Records for this task:
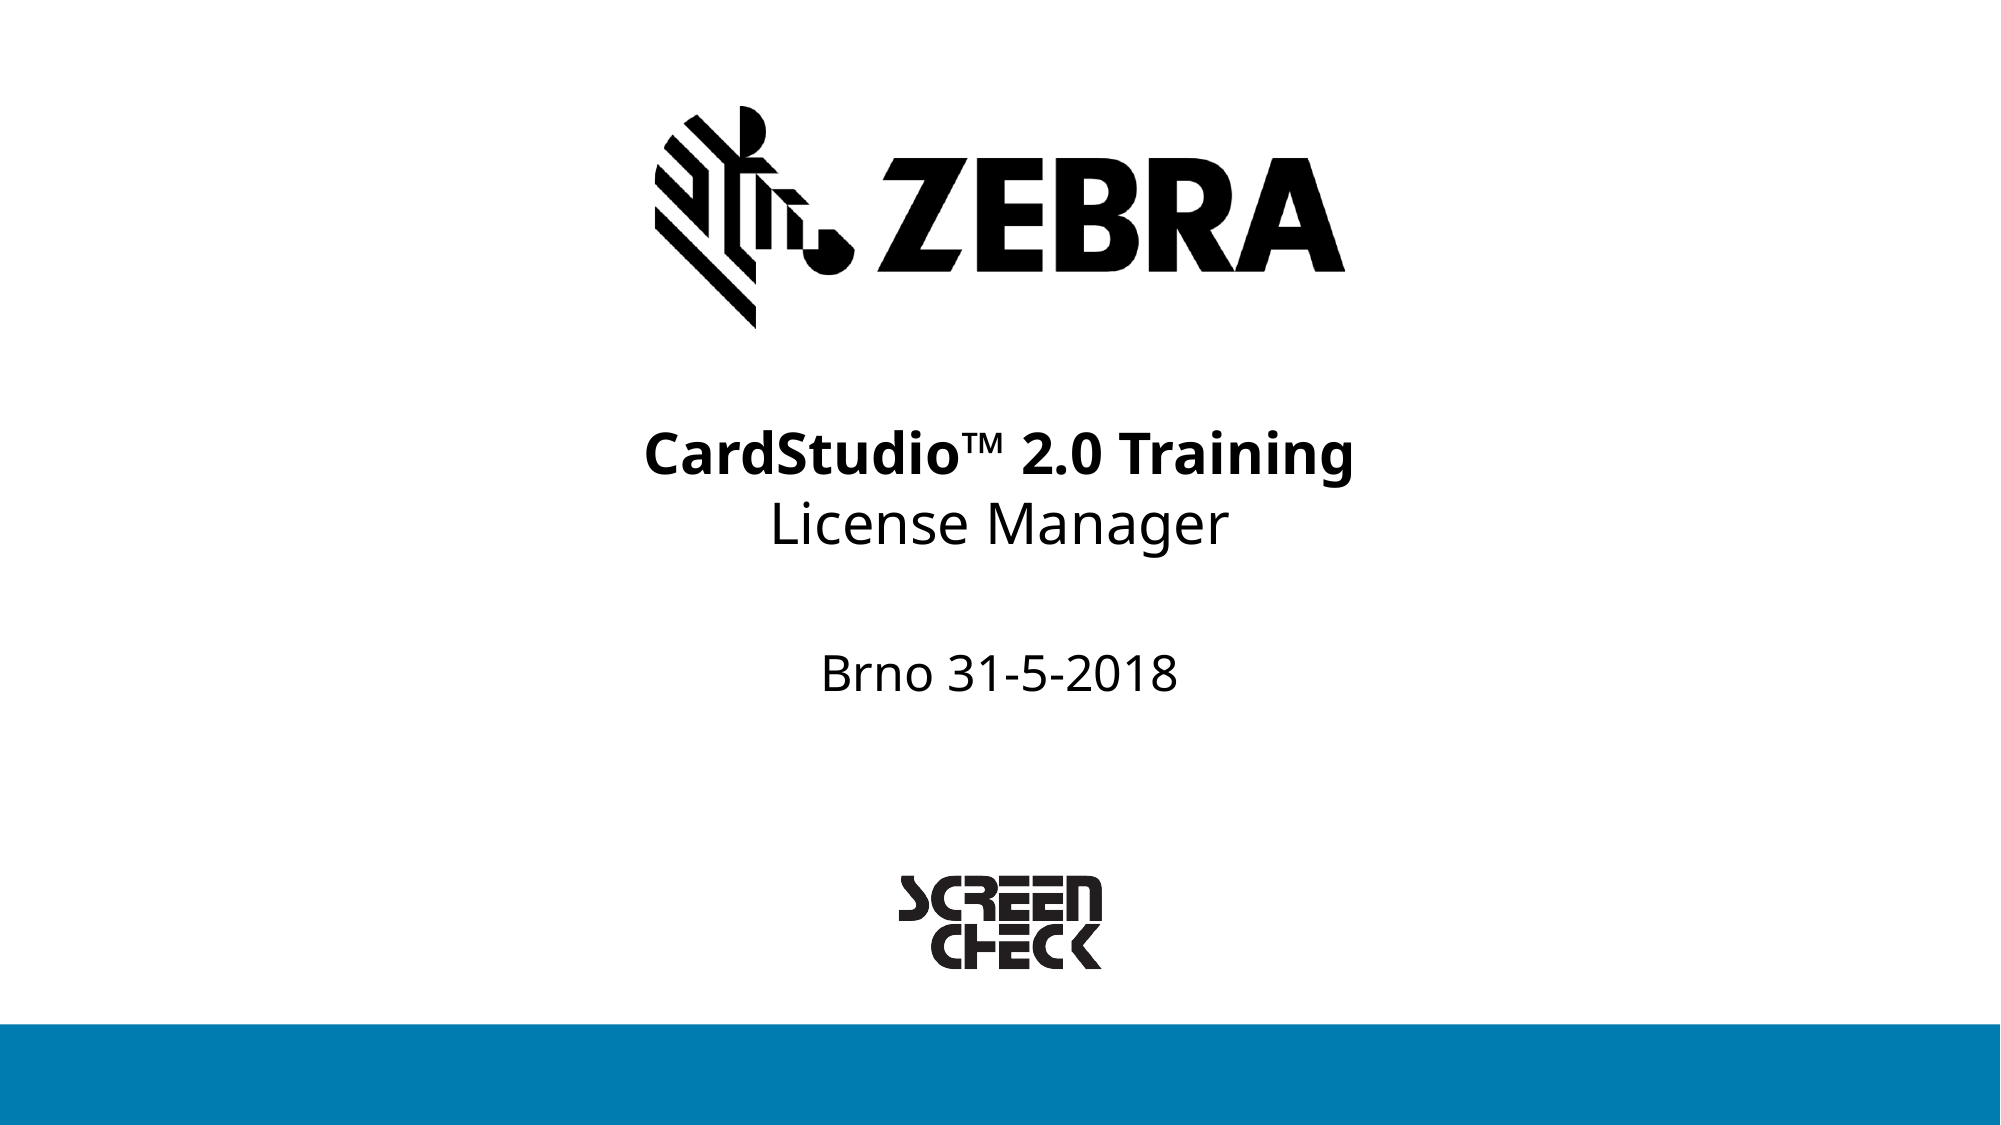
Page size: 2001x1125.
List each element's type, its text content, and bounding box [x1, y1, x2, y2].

picture [897, 819, 1103, 1024]
subtitle Brno 31-5-2018 [249, 641, 1750, 721]
title CardStudio™ 2.0 Training License Manager [117, 339, 1883, 634]
picture [635, 0, 1365, 339]
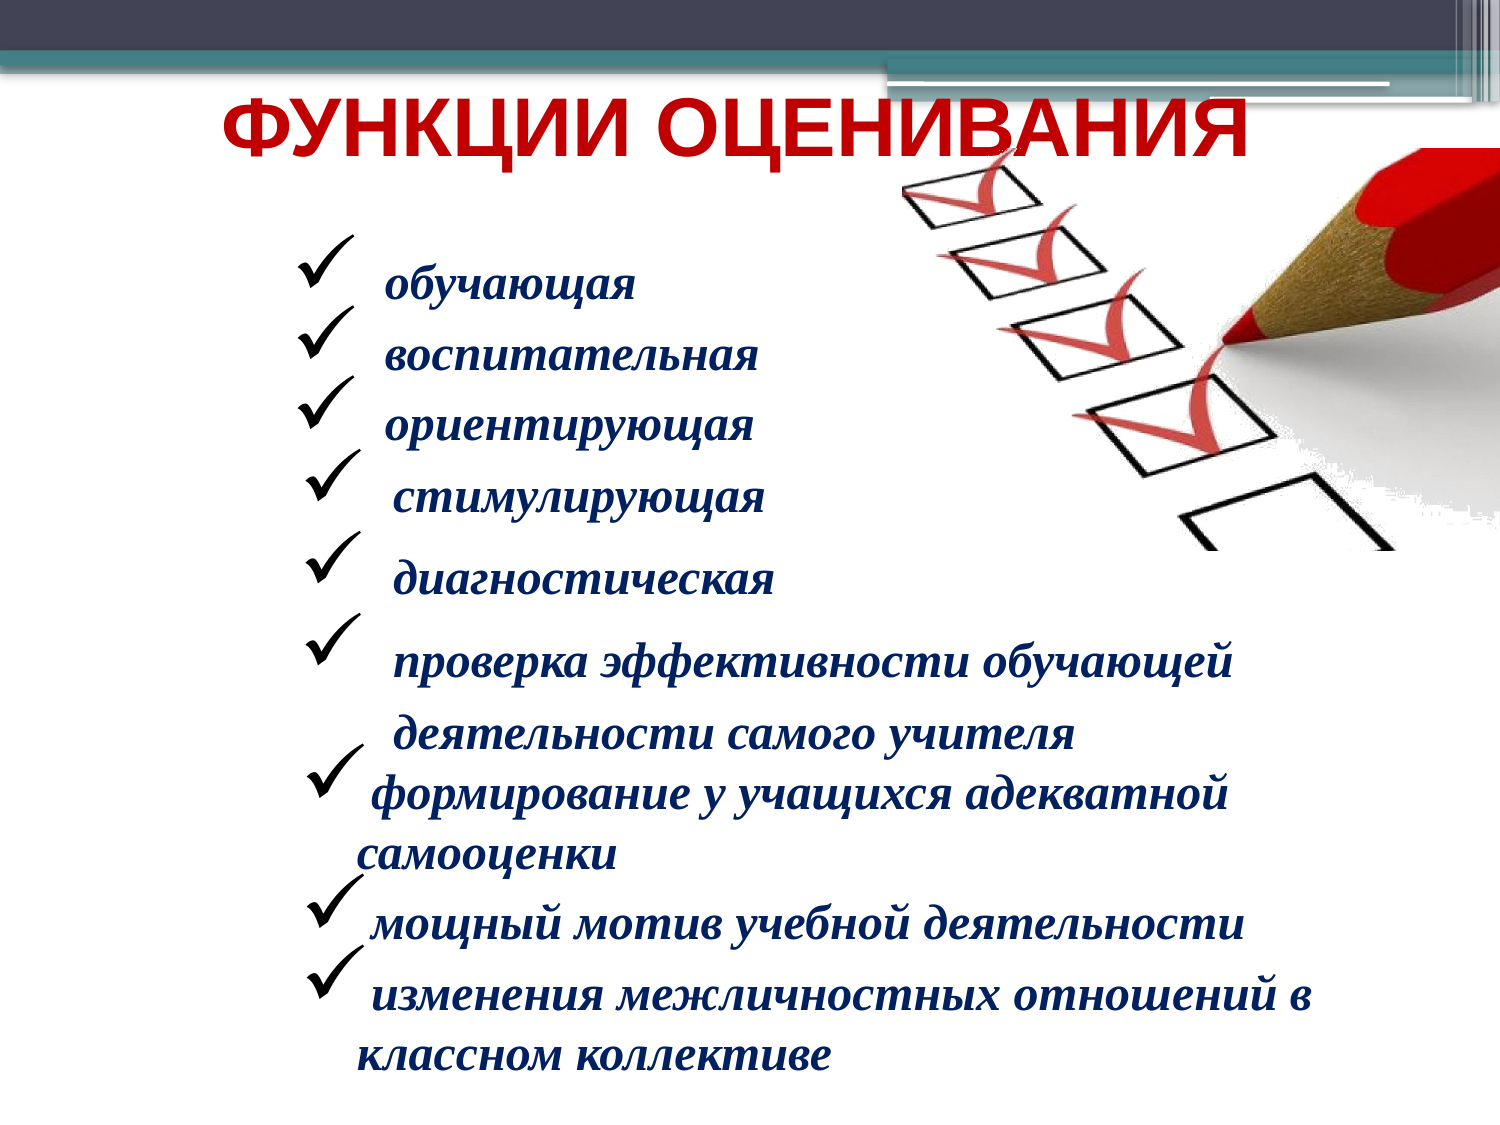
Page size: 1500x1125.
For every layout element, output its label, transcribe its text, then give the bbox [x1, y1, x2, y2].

text_box Функции оценивания [215, 18, 1500, 209]
text_box обучающая воспитательная ориентирующая стимулирующая диагностическая проверка эффективности обучающей деятельности самого учителя формирование у учащихся адекватной самооценки мощный мотив учебной деятельности изменения межличностных отношений в классном коллективе [265, 243, 1382, 1035]
picture [902, 148, 1500, 551]
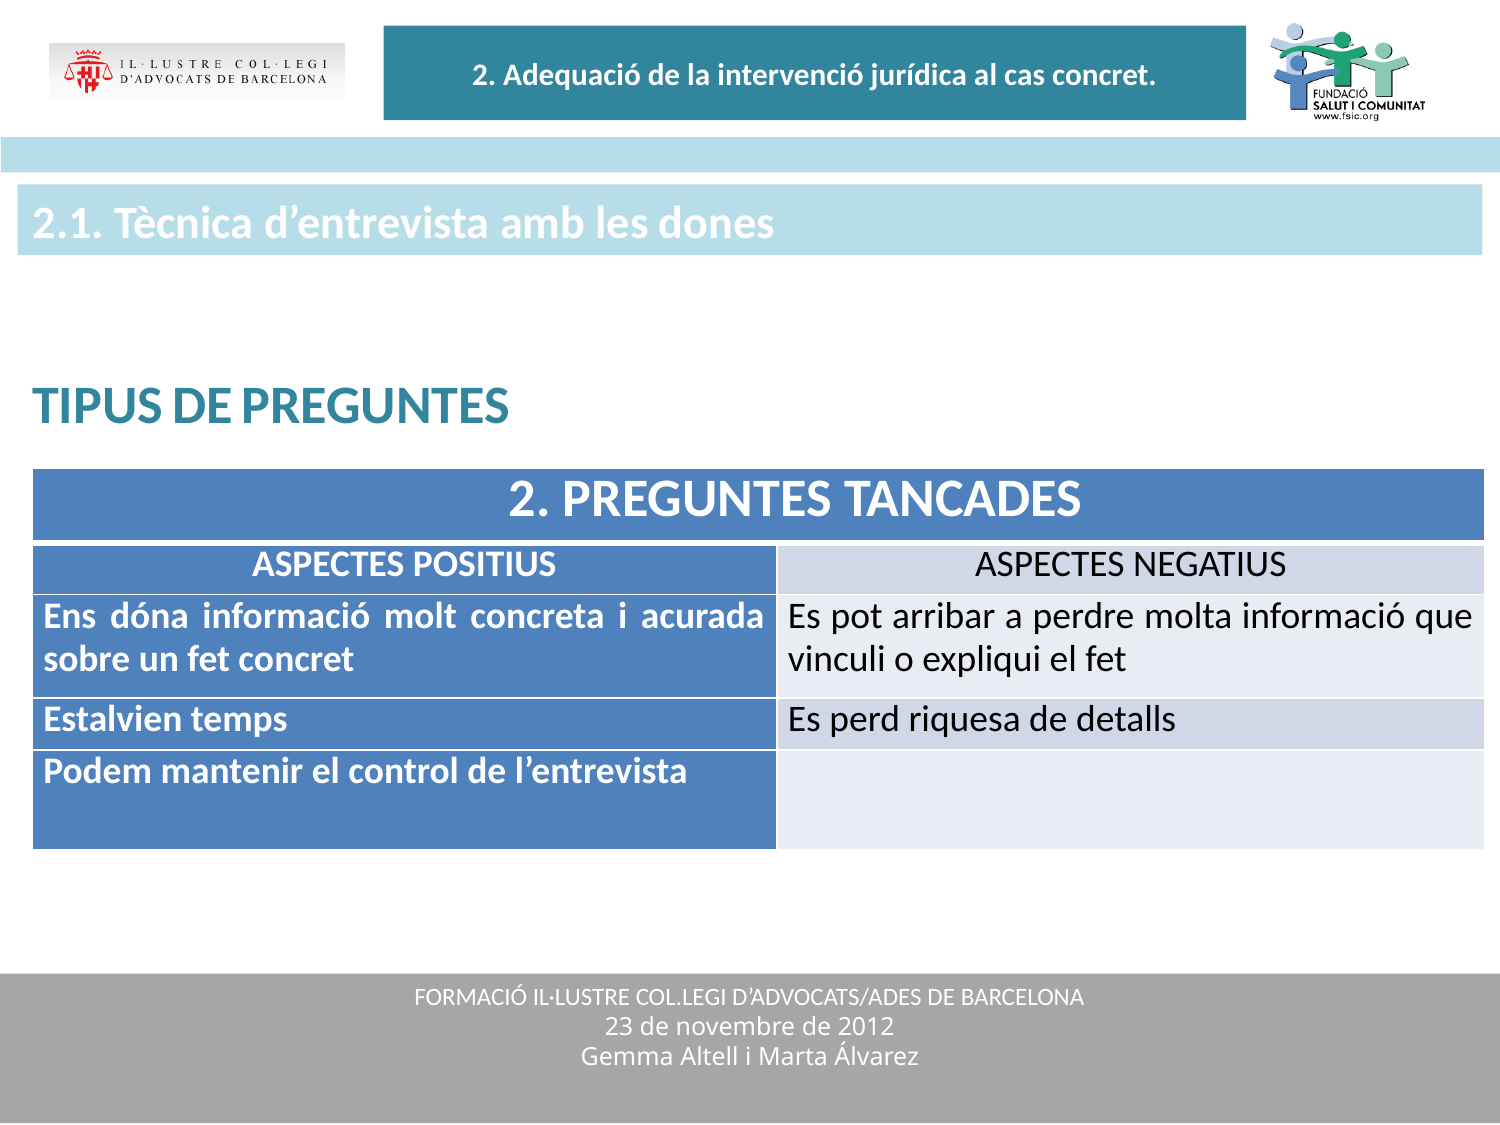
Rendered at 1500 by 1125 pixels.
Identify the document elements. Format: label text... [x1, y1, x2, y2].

text_box 2.1. Tècnica d’entrevista amb les dones [17, 184, 1483, 256]
table_cell ASPECTES NEGATIUS [778, 546, 1484, 594]
table_cell Estalvien temps [33, 699, 776, 749]
text_box TIPUS DE PREGUNTES [17, 361, 916, 442]
table_cell Ens dóna informació molt concreta i acurada sobre un fet concret [33, 595, 776, 697]
text_box FORMACIÓ IL·LUSTRE COL.LEGI D’ADVOCATS/ADES DE BARCELONA 23 de novembre de 2012 Gemma Altell i Marta Álvarez [0, 973, 1500, 1124]
table_cell Es pot arribar a perdre molta informació que vinculi o expliqui el fet [778, 595, 1484, 697]
text_box [0, 137, 1500, 173]
picture [1269, 22, 1425, 121]
picture [48, 43, 346, 101]
table_cell Podem mantenir el control de l’entrevista [33, 751, 776, 849]
table_header 2. PREGUNTES TANCADES [33, 469, 1484, 540]
table_cell [778, 751, 1484, 849]
table_cell Es perd riquesa de detalls [778, 699, 1484, 749]
text_box 2. Adequació de la intervenció jurídica al cas concret. [383, 25, 1247, 121]
table_cell ASPECTES POSITIUS [33, 546, 776, 594]
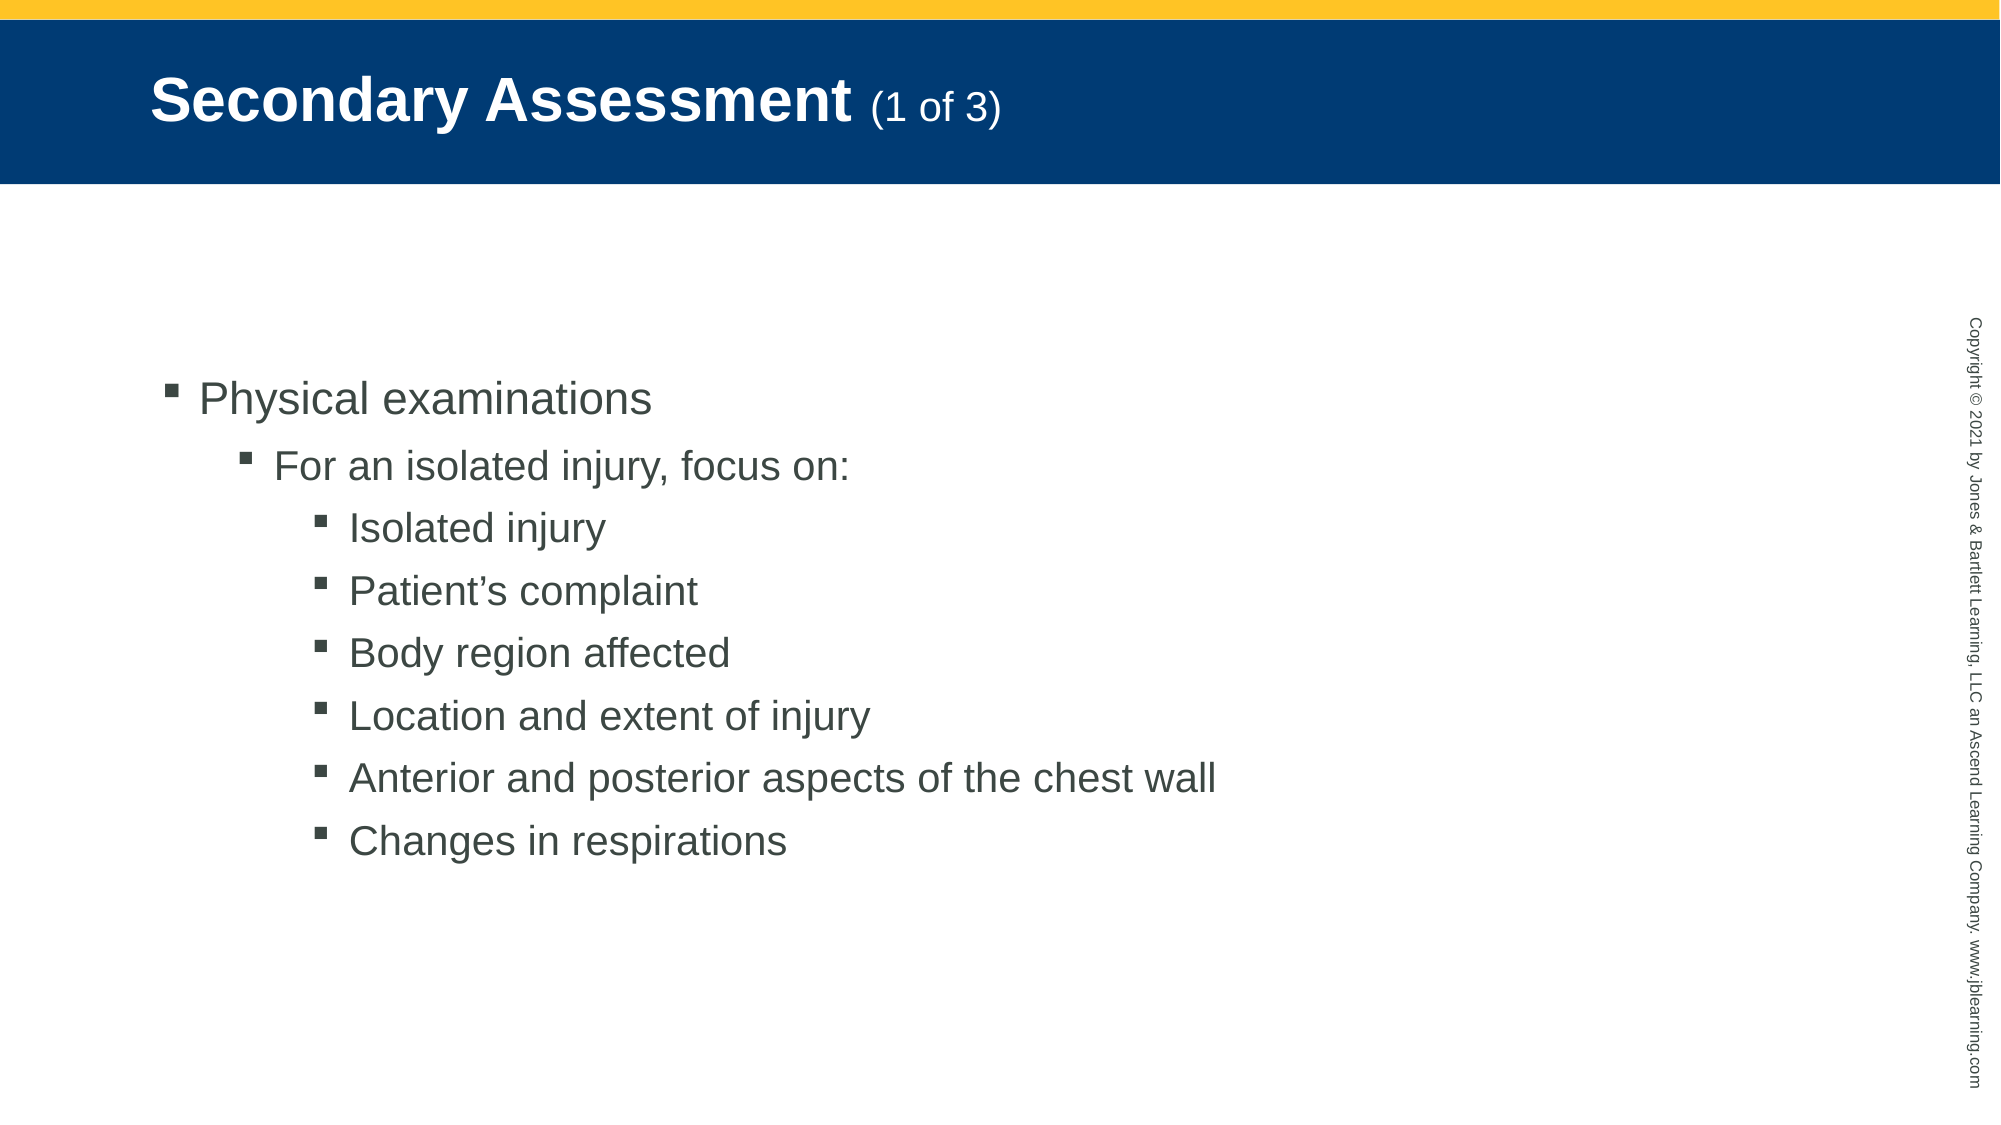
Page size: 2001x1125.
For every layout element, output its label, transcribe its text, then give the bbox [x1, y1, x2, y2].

How to complete this task: The answer must be the lines of the entries above, written out exactly from the first through the one with "Page size: 1500x1125.", and no pictures.

Result of the task:
Page size: 2001x1125.
List each element's type, its text content, and bounding box [x1, y1, x2, y2].

picture [897, 819, 1103, 1024]
subtitle Brno 31-5-2018 [249, 641, 1750, 721]
title CardStudio™ 2.0 Training License Manager [117, 339, 1883, 634]
picture [635, 0, 1365, 339]
Page size: 1500x1125.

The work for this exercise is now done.